**Your assignment**
Please could you give again the lines from the one holding "Model the scene" through the final line of the data below, exactly, with no other lines?

((

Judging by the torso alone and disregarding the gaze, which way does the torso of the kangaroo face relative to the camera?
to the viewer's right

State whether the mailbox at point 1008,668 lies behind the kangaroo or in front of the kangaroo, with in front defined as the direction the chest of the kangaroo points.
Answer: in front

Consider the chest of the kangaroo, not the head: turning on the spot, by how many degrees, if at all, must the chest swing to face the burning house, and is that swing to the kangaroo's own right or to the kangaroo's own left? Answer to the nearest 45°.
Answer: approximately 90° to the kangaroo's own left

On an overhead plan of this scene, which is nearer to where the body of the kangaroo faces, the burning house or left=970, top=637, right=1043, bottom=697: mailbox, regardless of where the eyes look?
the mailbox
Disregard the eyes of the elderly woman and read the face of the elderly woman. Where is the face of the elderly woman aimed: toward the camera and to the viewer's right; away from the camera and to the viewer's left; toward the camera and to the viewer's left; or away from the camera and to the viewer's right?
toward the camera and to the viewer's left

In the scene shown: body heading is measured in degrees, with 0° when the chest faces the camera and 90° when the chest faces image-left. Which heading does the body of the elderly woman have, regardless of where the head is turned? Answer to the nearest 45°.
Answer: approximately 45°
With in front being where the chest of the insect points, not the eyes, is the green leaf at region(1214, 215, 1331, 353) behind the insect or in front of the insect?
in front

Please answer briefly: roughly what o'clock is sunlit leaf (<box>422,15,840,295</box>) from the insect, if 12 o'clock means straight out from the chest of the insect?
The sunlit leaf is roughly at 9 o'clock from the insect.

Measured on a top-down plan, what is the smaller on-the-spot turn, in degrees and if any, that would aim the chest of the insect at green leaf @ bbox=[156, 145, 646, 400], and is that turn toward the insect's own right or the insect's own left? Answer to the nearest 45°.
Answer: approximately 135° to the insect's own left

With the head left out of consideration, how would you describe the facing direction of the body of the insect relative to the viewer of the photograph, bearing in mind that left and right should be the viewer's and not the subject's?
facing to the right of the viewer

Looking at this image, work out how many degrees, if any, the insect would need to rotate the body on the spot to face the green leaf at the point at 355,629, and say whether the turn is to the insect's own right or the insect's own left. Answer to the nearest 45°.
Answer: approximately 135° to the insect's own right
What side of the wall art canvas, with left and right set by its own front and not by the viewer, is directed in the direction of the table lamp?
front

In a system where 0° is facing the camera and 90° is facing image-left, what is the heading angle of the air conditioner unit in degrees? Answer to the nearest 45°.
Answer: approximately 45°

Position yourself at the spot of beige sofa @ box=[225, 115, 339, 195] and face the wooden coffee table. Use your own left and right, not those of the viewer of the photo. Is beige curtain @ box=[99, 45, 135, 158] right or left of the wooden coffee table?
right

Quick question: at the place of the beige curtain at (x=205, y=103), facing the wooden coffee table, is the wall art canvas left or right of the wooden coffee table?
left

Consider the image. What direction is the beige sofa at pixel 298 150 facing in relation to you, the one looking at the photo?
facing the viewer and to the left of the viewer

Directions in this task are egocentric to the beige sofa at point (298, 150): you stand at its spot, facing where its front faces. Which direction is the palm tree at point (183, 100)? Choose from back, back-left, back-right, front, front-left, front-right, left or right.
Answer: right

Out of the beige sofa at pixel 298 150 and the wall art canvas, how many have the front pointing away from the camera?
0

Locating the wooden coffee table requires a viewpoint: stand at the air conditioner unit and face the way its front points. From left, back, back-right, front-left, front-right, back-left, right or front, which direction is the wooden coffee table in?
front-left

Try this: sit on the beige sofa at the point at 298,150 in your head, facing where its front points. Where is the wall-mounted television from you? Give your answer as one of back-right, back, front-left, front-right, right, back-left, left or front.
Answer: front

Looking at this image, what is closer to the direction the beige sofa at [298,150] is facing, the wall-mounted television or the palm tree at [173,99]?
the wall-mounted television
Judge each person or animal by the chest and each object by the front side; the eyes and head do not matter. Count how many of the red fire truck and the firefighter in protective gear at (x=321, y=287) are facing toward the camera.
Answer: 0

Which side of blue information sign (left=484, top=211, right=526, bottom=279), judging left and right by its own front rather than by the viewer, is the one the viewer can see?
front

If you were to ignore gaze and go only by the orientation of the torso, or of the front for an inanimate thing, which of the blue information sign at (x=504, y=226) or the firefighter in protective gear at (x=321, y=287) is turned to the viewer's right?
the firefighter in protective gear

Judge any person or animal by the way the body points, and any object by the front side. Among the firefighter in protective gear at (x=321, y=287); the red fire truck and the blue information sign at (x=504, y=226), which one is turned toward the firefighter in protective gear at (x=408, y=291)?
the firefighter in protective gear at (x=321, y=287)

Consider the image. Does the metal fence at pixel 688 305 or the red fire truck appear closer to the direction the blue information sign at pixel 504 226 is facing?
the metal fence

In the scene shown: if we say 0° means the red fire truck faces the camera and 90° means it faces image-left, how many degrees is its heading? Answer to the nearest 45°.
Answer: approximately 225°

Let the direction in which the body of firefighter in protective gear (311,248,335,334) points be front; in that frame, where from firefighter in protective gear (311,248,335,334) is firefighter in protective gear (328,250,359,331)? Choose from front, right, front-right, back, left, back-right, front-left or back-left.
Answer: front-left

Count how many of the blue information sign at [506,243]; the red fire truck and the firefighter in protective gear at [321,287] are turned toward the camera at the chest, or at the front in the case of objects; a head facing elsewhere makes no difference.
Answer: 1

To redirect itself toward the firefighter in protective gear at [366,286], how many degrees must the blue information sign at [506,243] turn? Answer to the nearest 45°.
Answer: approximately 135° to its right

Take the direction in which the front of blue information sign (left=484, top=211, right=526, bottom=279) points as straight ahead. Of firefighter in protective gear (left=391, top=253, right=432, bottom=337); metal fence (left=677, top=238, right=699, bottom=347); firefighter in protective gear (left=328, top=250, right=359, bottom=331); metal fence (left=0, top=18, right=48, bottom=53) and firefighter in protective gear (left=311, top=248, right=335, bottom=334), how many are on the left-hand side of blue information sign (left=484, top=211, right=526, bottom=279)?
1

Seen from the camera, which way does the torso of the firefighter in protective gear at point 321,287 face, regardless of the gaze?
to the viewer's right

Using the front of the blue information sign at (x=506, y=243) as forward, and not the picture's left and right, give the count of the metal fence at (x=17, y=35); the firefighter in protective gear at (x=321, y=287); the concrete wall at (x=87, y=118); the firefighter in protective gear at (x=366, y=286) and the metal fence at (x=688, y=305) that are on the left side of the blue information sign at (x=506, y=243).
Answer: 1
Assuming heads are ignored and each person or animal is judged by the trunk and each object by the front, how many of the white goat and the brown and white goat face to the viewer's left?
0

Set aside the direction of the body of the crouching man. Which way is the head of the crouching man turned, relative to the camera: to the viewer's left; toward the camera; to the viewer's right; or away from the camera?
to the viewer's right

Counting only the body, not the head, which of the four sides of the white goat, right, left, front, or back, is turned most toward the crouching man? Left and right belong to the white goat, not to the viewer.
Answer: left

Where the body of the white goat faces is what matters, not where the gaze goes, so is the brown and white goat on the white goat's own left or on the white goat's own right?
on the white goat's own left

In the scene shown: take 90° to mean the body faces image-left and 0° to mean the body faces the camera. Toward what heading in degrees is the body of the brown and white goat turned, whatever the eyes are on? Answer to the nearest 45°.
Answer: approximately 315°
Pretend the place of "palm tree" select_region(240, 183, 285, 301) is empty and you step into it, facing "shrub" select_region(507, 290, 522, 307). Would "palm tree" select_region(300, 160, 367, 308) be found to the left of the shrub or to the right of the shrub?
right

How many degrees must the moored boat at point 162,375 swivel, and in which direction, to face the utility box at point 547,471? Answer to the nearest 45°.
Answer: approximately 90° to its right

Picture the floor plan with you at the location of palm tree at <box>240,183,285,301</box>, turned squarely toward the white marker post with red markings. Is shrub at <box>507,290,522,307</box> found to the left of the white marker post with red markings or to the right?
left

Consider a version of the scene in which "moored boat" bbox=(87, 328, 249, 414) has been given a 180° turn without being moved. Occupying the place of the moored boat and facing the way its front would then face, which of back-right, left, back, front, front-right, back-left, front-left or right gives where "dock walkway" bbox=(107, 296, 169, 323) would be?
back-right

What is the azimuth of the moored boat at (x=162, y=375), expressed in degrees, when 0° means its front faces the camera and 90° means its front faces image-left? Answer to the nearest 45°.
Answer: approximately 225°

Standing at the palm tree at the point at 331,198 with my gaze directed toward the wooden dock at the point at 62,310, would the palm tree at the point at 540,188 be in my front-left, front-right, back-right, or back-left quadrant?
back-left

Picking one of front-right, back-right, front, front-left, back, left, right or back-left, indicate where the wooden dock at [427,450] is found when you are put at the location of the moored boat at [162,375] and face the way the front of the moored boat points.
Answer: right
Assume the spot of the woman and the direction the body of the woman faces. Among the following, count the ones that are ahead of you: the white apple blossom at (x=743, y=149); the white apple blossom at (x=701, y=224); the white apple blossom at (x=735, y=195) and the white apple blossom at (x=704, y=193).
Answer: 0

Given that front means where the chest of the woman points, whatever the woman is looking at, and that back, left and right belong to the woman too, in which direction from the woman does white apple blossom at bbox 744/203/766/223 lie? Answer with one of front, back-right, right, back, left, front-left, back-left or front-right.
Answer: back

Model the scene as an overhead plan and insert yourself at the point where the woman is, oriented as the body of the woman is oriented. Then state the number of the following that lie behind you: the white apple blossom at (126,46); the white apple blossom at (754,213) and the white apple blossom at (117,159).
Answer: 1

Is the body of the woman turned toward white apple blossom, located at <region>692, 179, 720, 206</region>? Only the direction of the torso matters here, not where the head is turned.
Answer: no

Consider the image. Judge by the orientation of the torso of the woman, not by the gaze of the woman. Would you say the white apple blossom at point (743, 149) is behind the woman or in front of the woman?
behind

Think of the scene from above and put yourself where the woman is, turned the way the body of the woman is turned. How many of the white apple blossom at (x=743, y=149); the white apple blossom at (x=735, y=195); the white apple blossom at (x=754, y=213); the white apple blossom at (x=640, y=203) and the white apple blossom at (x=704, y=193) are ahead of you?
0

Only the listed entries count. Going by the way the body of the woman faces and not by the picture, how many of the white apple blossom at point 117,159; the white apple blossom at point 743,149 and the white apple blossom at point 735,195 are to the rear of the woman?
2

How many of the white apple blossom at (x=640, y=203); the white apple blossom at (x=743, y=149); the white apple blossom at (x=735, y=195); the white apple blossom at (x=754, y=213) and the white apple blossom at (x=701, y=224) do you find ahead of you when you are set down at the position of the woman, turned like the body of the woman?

))

**Reply**
Model the scene as an overhead plan and insert yourself at the point where the woman is, oriented as the body of the woman is oriented. Then state the number of the following that lie behind you: the white apple blossom at (126,46); the white apple blossom at (754,213) and the white apple blossom at (117,159).
Answer: 1

Is the body of the woman turned toward white apple blossom, located at <region>692, 179, 720, 206</region>? Only the direction of the torso matters here, not where the head is turned.
Answer: no

Consider the image. Judge by the orientation of the torso of the woman, not by the gaze of the woman. Would you say the white apple blossom at point (743, 149) is behind the woman or in front of the woman?
behind

Think of the scene from above and put yourself where the woman is, turned the way the body of the woman is turned. How many of the white apple blossom at (x=743, y=149); the white apple blossom at (x=735, y=195); the white apple blossom at (x=754, y=213); the white apple blossom at (x=640, y=203) and the white apple blossom at (x=704, y=193) are ahead of you?
0

Only the listed entries count. Going by the way the body of the woman faces and not by the picture, how many of the white apple blossom at point 117,159; the white apple blossom at point 743,149 and the white apple blossom at point 735,195 are to the rear of the woman?
2

How many of the white apple blossom at (x=640, y=203); the white apple blossom at (x=743, y=149); the white apple blossom at (x=735, y=195); the white apple blossom at (x=754, y=213) and the white apple blossom at (x=701, y=224) do you find ahead of you when you are set down at the position of the woman, turned like the body of the woman?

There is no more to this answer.